It was about 2.20 p.m. or there about that afternoon and on realising the officer was actually at Passport Control I said: “They keep changing things round which is confusing.” The security officer whose physical appearance can be described as that of Latin or Arabic description age between 26 to 34 years old and dressed in the uniform of a commonly known security firm operating in Grenada (heavy cream coloured shirt and dark brown trousers) said to us: “You can’t read?

But neither my wife nor I replied except to pass on our travelling documents but just as he started looking at them he said directly to me. “Were you born big?” I replied: “What do you think! You are being rude; I shall report you.” The security officer then said: “You accuse me of changing things.” My response was. “I did no such thing, I simply made a general comment, not personal, a general comment; but you have been personal and rude and I will report you. I will also write to the press about your intolerable behaviour.” Nothing more was said. We were handed back our documents and went through customs.

Grenada’s biggest problem in terms of hospitality is the wrecking crew – those people put in charge of some of the country’s front line services and having to deal directly with the general public. I find them to be woefully untrained, rude, arrogant, totally lacking self-discipline and with chips on their shoulders.

On the other hand the position of authority appears to go to their heads; they become pig-headed with the belief that they can speak to certain members of the public as they very well please, disregarding their main responsibility to be polite, respectful, and provide a duty of care and well-being.

Why do these people take on a job and turn up for work if they are unhappy with the job or the environment they have to work in – beats the hell out of me. If we were not Grenadians and had not invested our savings heavily in the country it is unlikely we would ever consider returning to the island.

A lot has been written about Mrs Wendy Francette-Williams, the Chief Executive Officer (CEO) of the Grenada Airport Authority in recent months (all good reports) and I have to say I do agree with a lot of what has been written from the changes I have seen.

The Maurice Bishop International Airport has improved considerable in the past 18 months; but as with the rest of the country there are bad oranges in every organisation that have to be thrown out or separated otherwise they will spoil the entire crop giving our country and our people a bad name.

Grenada’s two biggest industries are tourism and agriculture. Tourism brings in a lot of the foreign currency the country desperately needs to pay off debts and fund foreign purchases such as overseas goods and services.

The country’s hotel industry is expanding rapidly following government’s policy to develop the industry further as one of the means of creating new and sustained jobs in the tourism sector.

The Tourism Authority on the other hand has been desperately promoting Grenada’s Tourism Industry in North America and in Europe to try and get more North Americans and Europeans not only to visit Grenada but to spend their Holidays in our islands which is all well and good but it is no good having a tidy yard and a filthy house. We need to get our house in order by cleaning out the filth.

People in our front line services are expected and must be prepared to be respectful, polite and kind to every member of the general public but especially so to our visiting guests. Those who disrespect people must be disciplined and retrained before being allowed back within the public domain.

It is very easy to loose customers; it is not easy to get them back.

Grenadians must remember that people have choices. If you treat someone badly or provide them with inadequate or poor quality service they are unlikely to return. There are hundreds of other Caribbean Island from which North Americans and Europeans can choose from should they choose to have a Caribbean holiday.

My wife and I spent approximately four hours at the airport that day during which time I personally had the opportunity to have conversations with a number of other security officers and other airport staff; I found them peasant to talk to, very understanding, friendly and helpful. It is a great pity the officer at the kiosk could not match these qualities.

| DATA |

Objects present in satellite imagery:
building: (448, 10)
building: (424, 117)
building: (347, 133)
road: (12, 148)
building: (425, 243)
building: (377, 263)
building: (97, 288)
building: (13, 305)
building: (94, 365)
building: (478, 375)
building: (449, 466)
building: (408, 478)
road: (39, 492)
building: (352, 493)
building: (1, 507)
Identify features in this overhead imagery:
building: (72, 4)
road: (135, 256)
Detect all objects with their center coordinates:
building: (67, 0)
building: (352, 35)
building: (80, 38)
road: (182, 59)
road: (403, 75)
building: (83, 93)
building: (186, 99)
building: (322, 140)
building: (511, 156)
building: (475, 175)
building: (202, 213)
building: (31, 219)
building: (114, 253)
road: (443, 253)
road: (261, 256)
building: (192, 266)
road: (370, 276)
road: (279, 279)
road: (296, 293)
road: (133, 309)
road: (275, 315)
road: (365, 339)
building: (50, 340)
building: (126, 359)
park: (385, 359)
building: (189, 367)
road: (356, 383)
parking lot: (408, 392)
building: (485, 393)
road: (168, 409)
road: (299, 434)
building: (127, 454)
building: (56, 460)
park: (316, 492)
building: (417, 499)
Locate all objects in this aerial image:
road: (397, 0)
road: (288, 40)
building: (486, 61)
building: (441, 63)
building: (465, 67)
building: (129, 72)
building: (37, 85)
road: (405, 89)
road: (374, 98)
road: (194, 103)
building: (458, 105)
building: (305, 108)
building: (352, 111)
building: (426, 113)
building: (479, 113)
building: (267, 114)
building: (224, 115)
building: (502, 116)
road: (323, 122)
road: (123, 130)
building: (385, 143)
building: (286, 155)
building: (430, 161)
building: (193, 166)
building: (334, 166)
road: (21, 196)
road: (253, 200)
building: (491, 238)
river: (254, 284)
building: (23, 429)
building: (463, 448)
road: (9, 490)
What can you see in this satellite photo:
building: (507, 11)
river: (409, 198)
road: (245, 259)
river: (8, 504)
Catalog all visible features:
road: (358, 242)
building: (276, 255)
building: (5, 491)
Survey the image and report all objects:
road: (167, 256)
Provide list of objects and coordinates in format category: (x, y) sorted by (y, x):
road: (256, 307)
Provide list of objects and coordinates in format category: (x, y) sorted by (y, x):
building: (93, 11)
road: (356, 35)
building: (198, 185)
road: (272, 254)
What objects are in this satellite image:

| TASKS TO PERFORM |
**1)** Answer these questions from the letter about the Grenada airport:
(a) What was the security officer wearing?
(b) What are Grenada's two biggest industries?
(c) Roughly how long did the writer and the writer's wife spend at the airport that day?
**2)** Please reproduce the letter about the Grenada airport between "But neither my" and "went through customs.", inclusive.

| RESPONSES |
**1)**
(a) A heavy cream-colored shirt and dark brown trousers.
(b) Tourism and agriculture.
(c) Approximately four hours.

**2)**
But neither my wife nor I replied except to pass on our travelling documents but just as he started looking at them he said directly to me. “Were you born big?” I replied: “What do you think! You are being rude; I shall report you.” The security officer then said: “You accuse me of changing things.” My response was. “I did no such thing, I simply made a general comment, not personal, a general comment; but you have been personal and rude and I will report you. I will also write to the press about your intolerable behaviour.” Nothing more was said. We were handed back our documents and went through customs.